Der Dengelegeist – Eine uralte Sagengestalt des Hochschwarzwaldes
Seit Jahrhunderten wurden die Geschichten und Erzählungen über den Dengelegeist – oder einfach nur Dengele – durch mündliche Überlieferung von Generation zu Generation in den Tälern rund um den Feldberg weitergegeben. Den ersten schriftlichen Nachweis über seine Existenz und sein Wirken verdanken wir dem alemannischen Heimatdichter Johann Peter Hebel (1760 – 1826), von dem im Jahr 1820 die Erzählung „Geisterbesuch auf dem Feldberg“ erschien.
In dieser Geschichte erzählt ein verirrter Wanderer, wie er nachts um 11 Uhr auf dem Feldberg das Gespräch zweier Geister belauscht hat, von denen einer der Dengele war. Im Verlauf des Gesprächs verwandelt sich der Dengele in einen Engel, der sich nach Todtnau (eine Gemeinde im oberen Wiesental) begibt, um dort einem todkranken Mädchen beim Sterben zu helfen.
Damit sind wir bei den vielen unterschiedlichen Aspekten oder Facetten, mit denen die Gestalt des Dengele ausgestattet ist:
- Hebel beschreibt ihn als freundlichen, gütigen Geist – aber auch als Todesbote.
- Im badischen Sagenbuch von 1840 wird angemerkt, dass Hebel den Dengelegeist viel zu lieblich dargestellt hätte.

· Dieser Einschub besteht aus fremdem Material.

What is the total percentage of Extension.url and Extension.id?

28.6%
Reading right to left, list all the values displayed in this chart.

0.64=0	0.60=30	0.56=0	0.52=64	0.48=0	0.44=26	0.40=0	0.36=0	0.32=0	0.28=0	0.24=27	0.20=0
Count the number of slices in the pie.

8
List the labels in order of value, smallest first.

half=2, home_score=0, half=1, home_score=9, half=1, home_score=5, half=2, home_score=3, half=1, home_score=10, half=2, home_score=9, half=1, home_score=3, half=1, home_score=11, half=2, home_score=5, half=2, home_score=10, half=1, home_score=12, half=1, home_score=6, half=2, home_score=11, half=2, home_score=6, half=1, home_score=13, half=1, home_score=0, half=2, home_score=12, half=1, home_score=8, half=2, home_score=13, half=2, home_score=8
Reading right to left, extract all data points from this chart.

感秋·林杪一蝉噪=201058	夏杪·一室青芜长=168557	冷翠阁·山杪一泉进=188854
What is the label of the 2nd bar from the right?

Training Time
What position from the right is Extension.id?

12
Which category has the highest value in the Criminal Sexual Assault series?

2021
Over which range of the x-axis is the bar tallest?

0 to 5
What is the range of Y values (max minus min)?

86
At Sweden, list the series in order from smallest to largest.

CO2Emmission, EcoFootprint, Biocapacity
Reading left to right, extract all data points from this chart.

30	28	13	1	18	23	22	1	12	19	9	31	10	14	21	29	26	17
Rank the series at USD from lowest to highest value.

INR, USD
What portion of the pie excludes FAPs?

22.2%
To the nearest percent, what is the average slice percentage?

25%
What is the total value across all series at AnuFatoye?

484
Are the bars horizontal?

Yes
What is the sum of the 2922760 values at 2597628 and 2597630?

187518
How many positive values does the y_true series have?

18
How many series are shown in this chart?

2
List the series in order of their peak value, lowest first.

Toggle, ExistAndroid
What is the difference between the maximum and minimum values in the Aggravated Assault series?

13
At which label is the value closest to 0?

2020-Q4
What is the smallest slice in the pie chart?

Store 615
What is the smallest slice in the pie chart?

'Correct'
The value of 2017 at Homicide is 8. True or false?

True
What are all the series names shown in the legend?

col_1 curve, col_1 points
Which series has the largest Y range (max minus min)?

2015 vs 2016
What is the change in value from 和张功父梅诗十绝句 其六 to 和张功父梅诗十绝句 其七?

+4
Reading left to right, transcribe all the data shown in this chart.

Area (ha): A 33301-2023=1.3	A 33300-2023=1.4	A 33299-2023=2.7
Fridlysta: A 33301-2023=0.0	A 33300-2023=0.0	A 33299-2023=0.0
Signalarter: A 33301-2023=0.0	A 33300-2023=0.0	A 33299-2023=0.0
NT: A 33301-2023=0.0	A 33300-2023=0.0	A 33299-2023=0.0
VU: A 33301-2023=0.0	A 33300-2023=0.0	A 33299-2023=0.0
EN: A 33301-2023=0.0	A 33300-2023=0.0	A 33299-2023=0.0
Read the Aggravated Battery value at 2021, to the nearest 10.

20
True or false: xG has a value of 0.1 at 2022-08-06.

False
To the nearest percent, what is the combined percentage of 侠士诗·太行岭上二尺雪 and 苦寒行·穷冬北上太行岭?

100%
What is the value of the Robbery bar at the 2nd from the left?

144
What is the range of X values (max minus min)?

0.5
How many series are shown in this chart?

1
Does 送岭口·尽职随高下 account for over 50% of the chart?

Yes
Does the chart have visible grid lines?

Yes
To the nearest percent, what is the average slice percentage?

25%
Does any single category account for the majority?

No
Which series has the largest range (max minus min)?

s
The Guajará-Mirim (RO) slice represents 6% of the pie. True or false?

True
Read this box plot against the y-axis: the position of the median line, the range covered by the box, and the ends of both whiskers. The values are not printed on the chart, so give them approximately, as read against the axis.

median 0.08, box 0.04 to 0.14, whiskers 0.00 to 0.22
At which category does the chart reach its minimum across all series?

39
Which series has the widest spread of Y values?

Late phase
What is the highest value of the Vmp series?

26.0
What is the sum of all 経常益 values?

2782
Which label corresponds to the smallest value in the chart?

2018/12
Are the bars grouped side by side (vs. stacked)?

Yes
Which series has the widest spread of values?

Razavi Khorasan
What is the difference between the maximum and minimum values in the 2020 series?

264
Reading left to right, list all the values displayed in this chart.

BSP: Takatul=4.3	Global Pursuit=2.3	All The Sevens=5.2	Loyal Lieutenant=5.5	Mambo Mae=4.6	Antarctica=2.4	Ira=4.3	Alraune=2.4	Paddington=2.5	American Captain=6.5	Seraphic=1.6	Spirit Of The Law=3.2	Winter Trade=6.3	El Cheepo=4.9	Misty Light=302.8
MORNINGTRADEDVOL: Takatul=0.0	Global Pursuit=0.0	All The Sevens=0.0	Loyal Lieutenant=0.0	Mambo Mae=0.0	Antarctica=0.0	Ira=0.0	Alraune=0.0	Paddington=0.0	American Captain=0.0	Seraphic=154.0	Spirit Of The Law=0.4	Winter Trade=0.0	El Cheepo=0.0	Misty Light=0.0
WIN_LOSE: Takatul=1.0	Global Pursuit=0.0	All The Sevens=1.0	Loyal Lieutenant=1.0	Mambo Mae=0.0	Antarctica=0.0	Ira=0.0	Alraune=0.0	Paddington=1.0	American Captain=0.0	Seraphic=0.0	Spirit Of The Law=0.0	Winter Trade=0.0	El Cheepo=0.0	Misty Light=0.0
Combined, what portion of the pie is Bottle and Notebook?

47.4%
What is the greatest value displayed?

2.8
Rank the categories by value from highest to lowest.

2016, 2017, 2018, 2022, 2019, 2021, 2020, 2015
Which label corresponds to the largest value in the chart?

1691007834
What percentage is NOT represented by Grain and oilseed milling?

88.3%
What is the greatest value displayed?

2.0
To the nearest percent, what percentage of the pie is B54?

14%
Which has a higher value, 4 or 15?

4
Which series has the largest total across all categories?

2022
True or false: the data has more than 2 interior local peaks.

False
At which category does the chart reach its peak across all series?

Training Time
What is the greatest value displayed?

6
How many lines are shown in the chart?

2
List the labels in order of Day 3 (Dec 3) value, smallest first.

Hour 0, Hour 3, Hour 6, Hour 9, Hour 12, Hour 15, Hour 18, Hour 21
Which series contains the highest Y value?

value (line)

Das Volk sähe in ihm gewöhnlich einen großen, schwarzen Mann, der eine Sense geschultert habe.
- Die mündlichen Überlieferungen beschreiben den Dengele durchaus auch als freundliches und hilfsbereites Wesen, das den Bauern, die ihm wohlgesonnen waren, beim Mähen und Einbringen der Ernte geholfen habe.
- Den Bauern, die ihm nicht wohlgesonnen waren oder ihn ärgerten, habe er aber derbe Streiche gespielt. So hat er z.B. deren Vieh die Schellen (Kuhglocken) weggenommen und es in die Wälder getrieben, wo es der Bauer über Wochen und Monate mühsam wieder zusammensuchen musste.
- Dem Dengele wurden auch grausame Züge zugesprochen. Manch einer, der auf den Dengele geflucht habe, sei von diesem in die Irre geführt worden und war nie wieder gesehen.
- Auch als Klopfgeist wurde der Dengele gesehen, da man dessen Dengeln (das Schärfen der Sense mit einem Hammer) durch die Wälder hallen hörte.
- Der Dengele war allgegenwärtig im Leben der Bevölkerung. Den Kindern wurde mit dem Dengele gedroht, wenn sie nicht artig waren. Dem Zecher, der spät abends bier- oder weinselig nach Hause wankte und im Straßengraben landete, hatte der Dengele eben ein Bein gestellt, und bei Grundstücksstreitigkeiten unter den Bauern musste der Dengele gar als Grenzstein-Verrücker herhalten.
Gar nicht gut zu sprechen war der Dengele auf die geistlichen Herren des Klosters St. Blasien, hatten diese doch wiederholt versucht, ihn zu bannen. Dazu seien sie in großer Prozession auf den Feldberg hinauf gezogen, hätten ein Feuer entfacht und wollten mit Gebeten und Bannsprüchen den Dengele aus seinem Reich vertreiben. Dieser habe aber jedes Mal eine große Windsbraut entfacht, mit der er das Feuer ausblies und die Mönchlein mit Stein- und Hagelschlag vom Berg hinunter jagte.
Der Dengelegeist mit all seinen Facetten lebt heute in der Gestalt des Lenzkircher Dengele, der Leitfigur der Lenzkircher Fasnet, weiter. Der Schöpfer der Dengelemaske, Heiner Stoll, hat es meisterhaft verstanden, den Charakter des Dengelegeistes in den beiden unterschiedlichen Gesichtshälften der Maske darzustellen. Im Profil betrachtet zeigt die eine Hälfte die freundliche, listige, heitere Seite des Dengele, die andere stellt seine dämonische – ja grausame – Seite dar. Der Lenzkircher Dengele zählt damit zu den schönsten Charaktermasken in der Süddeutschen Fasnachtslandschaft.